**Text block:**
=== Section Start ===

Light Modulation of Rubisco in Arabidopsis Requires a Capacity for Redox Regulation of the Larger Rubisco Activase Isoform

• Published in: Proceedings of the National Academy of Sciences - PNAS Vol. 99; no. 5; pp. 3330 - 3334
• Main Authors: Zhang, Ning, Kallis, Russell P., Ewy, Robert G., Portis, Archie R.
• Format: Journal Article
• Language: English
• Published: United States National Academy of Sciences 05.03.2002; National Acad Sciences; The National Academy of Sciences
• Series: From the Cover
• Subjects: Arabidopsis; Biological Sciences; Botany; Enzymes; Flowers & plants; Gene expression regulation; Isoenzymes - genetics; Isoenzymes - metabolism; Leaves; Light; Light modulation; Luminous intensity; Oxidation-Reduction; Photosynthesis; Physiological regulation; Plant Proteins - genetics; Plant Proteins - metabolism; Plants; Protein isoforms; Proteins; Ribulose-Bisphosphate Carboxylase - metabolism; Transgenic plants
• ISSN: 0027-8424; 1091-6490
• DOI: 10.1073/pnas.042529999

The light activation of ribulose-1,5-bisphosphate carboxylase/oxygenase (Rubisco) in vivo requires the presence of Rubisco activase, a nuclear-encoded chloroplast protein that consists of two isoforms arising from alternative splicing in most plants. We examined the function of each isoform by characterizing Rubisco activation in transgenic Arabidopsis plants that express only one or both isoforms, as compared with the wild type. In plants expressing only the shorter isoform, Rubisco activity was as high as in the wild type under saturating light, but the activity was not down-regulated at intensities limiting for photosynthesis. In contrast, in plants expressing only the longer isoform, Rubisco activity was down-regulated at limiting light, but the activity was slightly lower and increased much more slowly at saturating light intensities as compared with the wild type. Light regulation of Rubisco similar to that in the wild-type plants was observed in the progeny of a genetic cross of these two transformants in which both isoforms were again present. When the capacity to redox regulate the activity of the larger activase isoform was eliminated by replacement of the critical cysteine residues in the carboxyl-terminal extension unique to this isoform, Rubisco activity in saturating light was similar to the wild type, but the ability of the larger isoform to down-regulate Rubisco activity at limiting light intensities in transgenic plants was almost abolished. These results indicate that the light modulation of Rubisco under limiting light is mainly due to the ability to regulate the activity of Rubisco activase by redox changes in the stroma.

=== Section End ===

Entries drawn from a collection
=== Section Start ===

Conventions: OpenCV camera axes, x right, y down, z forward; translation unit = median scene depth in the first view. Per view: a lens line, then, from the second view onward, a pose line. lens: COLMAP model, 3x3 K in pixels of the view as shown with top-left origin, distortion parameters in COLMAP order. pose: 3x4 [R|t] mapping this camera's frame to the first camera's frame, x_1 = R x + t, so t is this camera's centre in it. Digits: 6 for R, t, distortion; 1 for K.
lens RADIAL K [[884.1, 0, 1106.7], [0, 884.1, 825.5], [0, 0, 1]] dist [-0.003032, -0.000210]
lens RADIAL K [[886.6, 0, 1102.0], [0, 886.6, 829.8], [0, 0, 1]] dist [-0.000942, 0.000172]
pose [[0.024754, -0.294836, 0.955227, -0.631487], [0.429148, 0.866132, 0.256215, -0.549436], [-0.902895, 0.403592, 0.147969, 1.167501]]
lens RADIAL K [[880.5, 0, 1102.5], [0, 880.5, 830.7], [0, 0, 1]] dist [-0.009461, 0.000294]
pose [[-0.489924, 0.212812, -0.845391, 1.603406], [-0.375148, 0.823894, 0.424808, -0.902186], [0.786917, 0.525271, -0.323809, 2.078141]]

=== Section End ===

**What is required:** Reproduce the Rubisco article record between "Light Modulation of Rubisco in" and "Portis, Archie R.", inclusive, substituting "Arabidopsis thaliana" for "Arabidopsis".

**Solved problem:**
Light Modulation of Rubisco in Arabidopsis thaliana Requires a Capacity for Redox Regulation of the Larger Rubisco Activase Isoform

• Published in: Proceedings of the National Academy of Sciences - PNAS Vol. 99; no. 5; pp. 3330 - 3334
• Main Authors: Zhang, Ning, Kallis, Russell P., Ewy, Robert G., Portis, Archie R.